### [Work request]
Note each line in the data holding the string "Создание" and report it.

+ + + + + + +

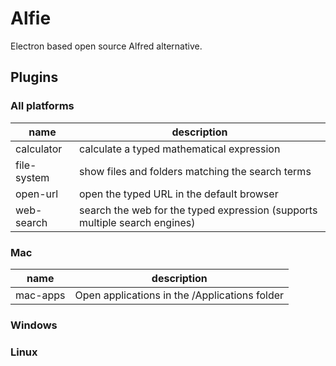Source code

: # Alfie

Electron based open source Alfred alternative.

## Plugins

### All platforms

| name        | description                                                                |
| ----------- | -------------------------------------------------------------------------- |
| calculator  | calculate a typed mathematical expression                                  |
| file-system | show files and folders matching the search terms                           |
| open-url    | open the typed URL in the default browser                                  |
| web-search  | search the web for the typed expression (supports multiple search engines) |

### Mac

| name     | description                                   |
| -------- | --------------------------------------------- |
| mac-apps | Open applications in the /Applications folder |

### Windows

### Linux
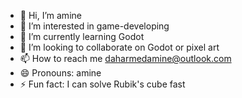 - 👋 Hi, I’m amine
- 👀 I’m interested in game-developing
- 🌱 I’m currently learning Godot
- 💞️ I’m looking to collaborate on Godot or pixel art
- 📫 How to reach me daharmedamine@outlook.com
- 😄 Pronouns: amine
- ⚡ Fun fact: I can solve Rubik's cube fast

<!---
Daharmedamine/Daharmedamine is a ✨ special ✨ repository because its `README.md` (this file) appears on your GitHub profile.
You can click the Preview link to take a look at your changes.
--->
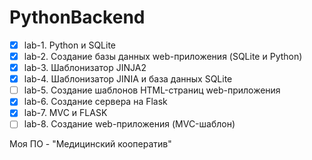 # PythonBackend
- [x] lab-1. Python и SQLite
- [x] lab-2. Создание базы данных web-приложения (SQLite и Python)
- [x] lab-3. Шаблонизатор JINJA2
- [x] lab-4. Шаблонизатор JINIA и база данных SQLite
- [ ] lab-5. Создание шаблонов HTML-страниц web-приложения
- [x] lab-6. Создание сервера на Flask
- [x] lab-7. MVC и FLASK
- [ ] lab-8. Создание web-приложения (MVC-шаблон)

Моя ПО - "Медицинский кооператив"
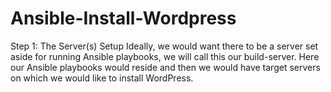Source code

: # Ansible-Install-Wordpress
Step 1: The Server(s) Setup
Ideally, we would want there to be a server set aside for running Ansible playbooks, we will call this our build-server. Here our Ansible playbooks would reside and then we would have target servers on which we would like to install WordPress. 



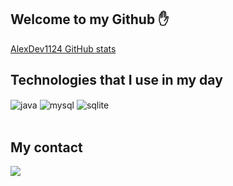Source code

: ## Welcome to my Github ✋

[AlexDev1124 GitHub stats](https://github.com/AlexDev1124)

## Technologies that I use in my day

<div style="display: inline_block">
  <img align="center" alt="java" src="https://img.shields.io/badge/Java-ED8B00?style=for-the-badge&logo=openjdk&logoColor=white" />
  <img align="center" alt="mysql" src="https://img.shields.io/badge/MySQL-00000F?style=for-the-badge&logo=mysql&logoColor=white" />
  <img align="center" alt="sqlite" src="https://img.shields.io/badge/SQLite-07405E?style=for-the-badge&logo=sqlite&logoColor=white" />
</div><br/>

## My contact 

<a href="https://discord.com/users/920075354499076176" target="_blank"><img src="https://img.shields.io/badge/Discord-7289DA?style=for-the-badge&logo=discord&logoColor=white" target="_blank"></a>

+ + + + + + +

### [Answer area]
- [x] lab-2. Создание базы данных web-приложения (SQLite и Python)
- [ ] lab-5. Создание шаблонов HTML-страниц web-приложения
- [x] lab-6. Создание сервера на Flask
- [ ] lab-8. Создание web-приложения (MVC-шаблон)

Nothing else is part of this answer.